Source material ▸
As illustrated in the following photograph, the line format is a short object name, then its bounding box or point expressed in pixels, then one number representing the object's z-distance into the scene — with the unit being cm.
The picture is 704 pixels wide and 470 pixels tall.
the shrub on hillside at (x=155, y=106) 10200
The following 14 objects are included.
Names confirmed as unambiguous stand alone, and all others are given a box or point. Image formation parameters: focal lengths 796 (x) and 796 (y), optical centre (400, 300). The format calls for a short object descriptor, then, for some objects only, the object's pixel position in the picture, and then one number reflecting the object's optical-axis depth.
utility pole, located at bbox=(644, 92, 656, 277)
---
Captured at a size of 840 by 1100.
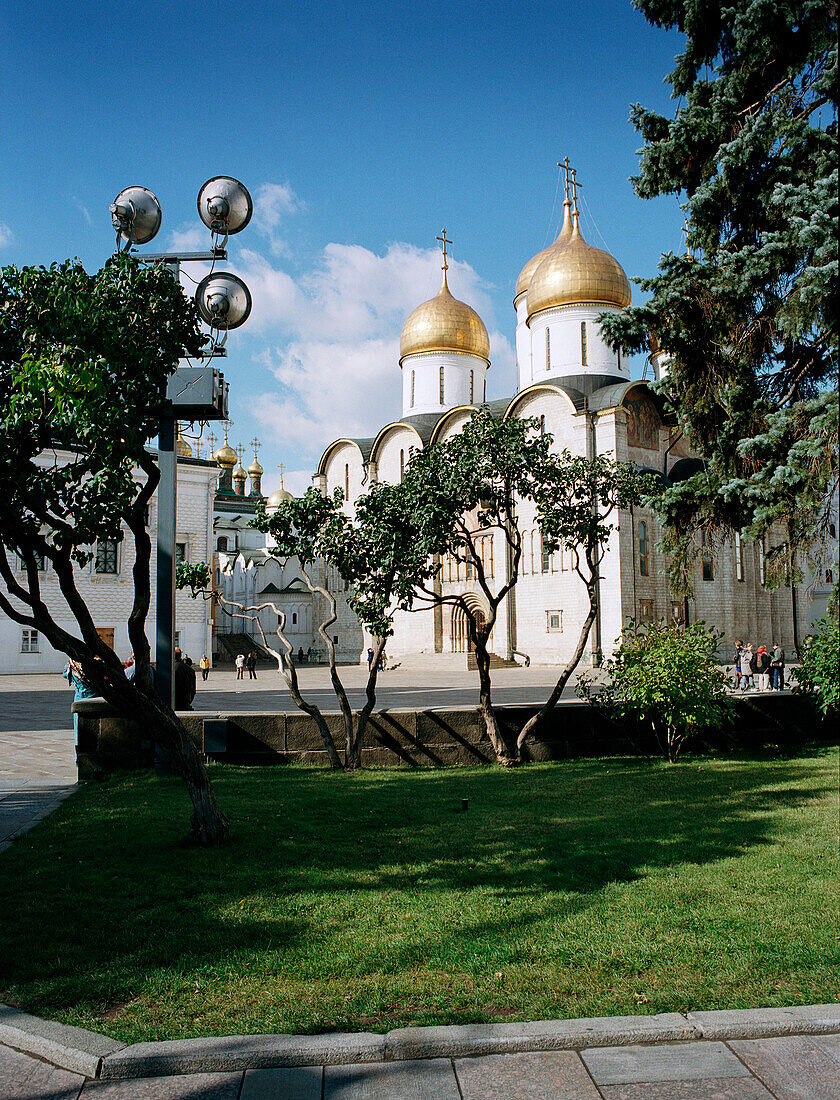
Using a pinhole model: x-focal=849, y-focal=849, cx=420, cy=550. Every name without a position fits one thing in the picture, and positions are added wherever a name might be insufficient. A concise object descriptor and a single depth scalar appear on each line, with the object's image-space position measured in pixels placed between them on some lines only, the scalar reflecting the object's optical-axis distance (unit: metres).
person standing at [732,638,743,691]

Required action ▸
Above are the records; return the lines in them from the one with "Captured at a size of 840 by 1100." to the one with "person standing at [732,638,743,691]", inclusive, exactly and without images.

Written response ▸
Captured at a size of 840 by 1100.
Using a pinhole model: x-focal=849, y-focal=849, cx=420, cy=550. Every name without a position fits one thing in the picture, and positions are added wherever a name might be insufficient. A concise object descriptor and a single depth scalar appear on each line, with the object's image-space position measured in pixels placed between them on some lines only, the scalar reflecting the object's optical-axis distance (unit: metres).
person standing at [732,638,743,691]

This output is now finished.